Tuesday, June 14, 2011

Look SHARP

(well, maybe not)

Last week, results of the SHARP trial were released with great fanfare. In this study, investigators randomized over 9000 patients with chronic kidney disease (creatinine ≥ 1.7 mg/dL in men and ≥ 1.5 mg/dL in women) to placebo vs. a combination of ezetimibe and simvastatin, marketed under the brand name Vytorin. Over a median follow-up of 5 years, patients who received the study drug had a 1% lower risk of stroke and a 1.5% lower risk of requiring opening or bypassing a blocked artery in the heart or elsewhere. However, there was no difference in rates of heart attack, death from heart disease, or death from any cause.

What is extraordinary about this trial is not the mixed effect on outcomes, but the fact that it represents yet another wasted opportunity to learn whether ezetimibe actually has any clinical benefit. This drug, launched in the US in 2002, has enjoyed a meteoric rise in sales. By 2006, ezetimibe accounted for 15% of all prescriptions for cholesterol-lowering drugs, and in 2010 over $4 billion was spent on the drug. However, there is practically no data about whether ezetimibe yields any clinical benefit, either when given alone or when used to augment statin therapy.

In a list of clinical trials of ezetimibe, only one completed study to date has evaluated whether ezetimibe on top of a statin drug is better than the statin alone. This study, published in 2008, found that adding ezetimbe had no beneficial effect on a marker of atherosclerosis – and if anything, was slightly worse than the statin alone. Nearly all other completed trials have evaluated the combination of ezetimibe and simvastatin against placebo - which tells us almost nothing about whether adding ezetimibe on top of standard therapy provides any clinical benefit (or harm) above standard therapy alone.

In essence, enormous financial resources are put into trials whose main results clearly have much more value for increasing drug sales than for helping doctors learn the best ways to treat their patients. As a result, many billions of dollars are spent each year on unproven therapies, and millions of patients are exposed to drugs with unclear benefit. We can do better. We must.
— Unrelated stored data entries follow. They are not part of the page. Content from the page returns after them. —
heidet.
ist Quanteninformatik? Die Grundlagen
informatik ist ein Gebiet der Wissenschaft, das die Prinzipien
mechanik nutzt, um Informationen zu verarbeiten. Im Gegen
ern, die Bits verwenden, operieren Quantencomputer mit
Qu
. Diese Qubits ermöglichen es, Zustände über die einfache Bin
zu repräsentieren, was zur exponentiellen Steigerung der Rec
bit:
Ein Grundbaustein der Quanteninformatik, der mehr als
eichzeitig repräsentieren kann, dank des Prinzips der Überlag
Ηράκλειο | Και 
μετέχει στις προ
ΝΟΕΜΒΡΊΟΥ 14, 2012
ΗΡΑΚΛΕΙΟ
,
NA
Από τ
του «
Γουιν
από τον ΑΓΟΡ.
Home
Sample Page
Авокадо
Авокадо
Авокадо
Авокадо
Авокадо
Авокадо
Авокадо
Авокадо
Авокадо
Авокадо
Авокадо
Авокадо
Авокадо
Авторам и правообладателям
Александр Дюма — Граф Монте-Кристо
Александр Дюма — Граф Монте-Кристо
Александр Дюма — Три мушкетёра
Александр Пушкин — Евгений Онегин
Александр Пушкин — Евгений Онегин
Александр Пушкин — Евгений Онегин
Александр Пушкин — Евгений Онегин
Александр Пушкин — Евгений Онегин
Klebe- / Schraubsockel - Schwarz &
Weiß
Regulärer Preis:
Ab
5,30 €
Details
P.S. For a succinct and thoughful commentary on the SHARP trial, click here.

2 comments:

ken covinsky said...

This study seems very concerning and raises serious questions about our obligations to research subjects. It seems this study design had clear advantages to the sponsor. If the study had shown a benefit from the drug, there would have been no way to know if patients should just get a statin or both ezetimide and statin. Most would have felt the need to give both in this circumstance. But it is quite obvious that the relevant question revolves around the comparison of the statin, both drugs, or placebo.
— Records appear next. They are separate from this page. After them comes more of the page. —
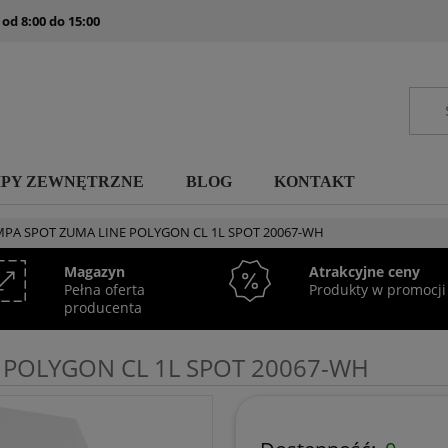
 od 8:00 do 15:00
MPY ZEWNĘTRZNE
BLOG
KONTAKT
PA SPOT ZUMA LINE POLYGON CL 1L SPOT 20067-WH
Magazyn
Atrakcyjne ceny
Pełna oferta
Produkty w promocji
producenta
 POLYGON CL 1L SPOT 20067-WH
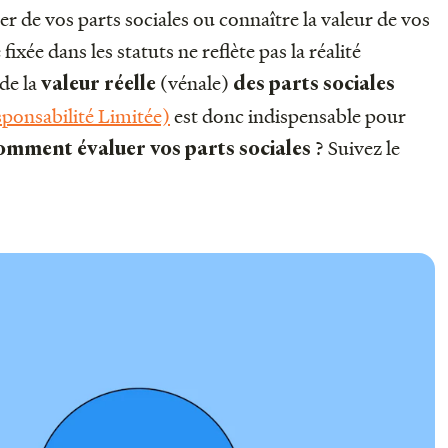
r de vos parts sociales ou connaître la valeur de vos
fixée dans les statuts ne reflète pas la réalité
de la
(vénale)
valeur réelle
des parts sociales
ponsabilité Limitée)
est donc indispensable pour
? Suivez le
omment évaluer vos parts sociales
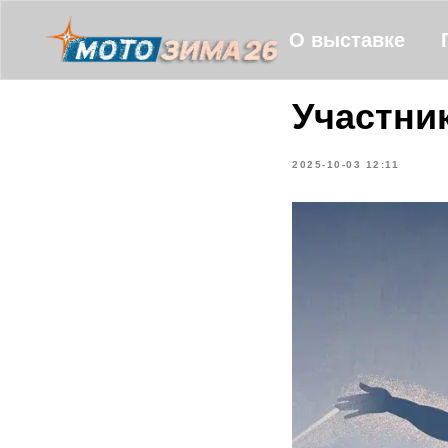
О выставке
Участни
2025-10-03 12:11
This seems to raise really important questions about the informed consent of research subjects. Is there an obligation to tell them that the study they are participating in will not address what most clinicians and experts view as the most important issues surrounding the study drug? Do they need to know that as a result of this, when the study is done, it is almost certain it will still not be known what the best treatment is? Do they also need to know that the optimal study is perfectly feasible but the sponsor has no interest in the learning the answer to the question posed by the optimal study?

Cyndi, RN, OCN, PCRN said...

I also wonder if the IRBs have a responsibility before approving to look at this aspect of trials. Maybe they need to consider if this the right trial to be doing? But that would take an expert in the topic field on each board (or maybe just consultant to each board?) to review the trial before approval.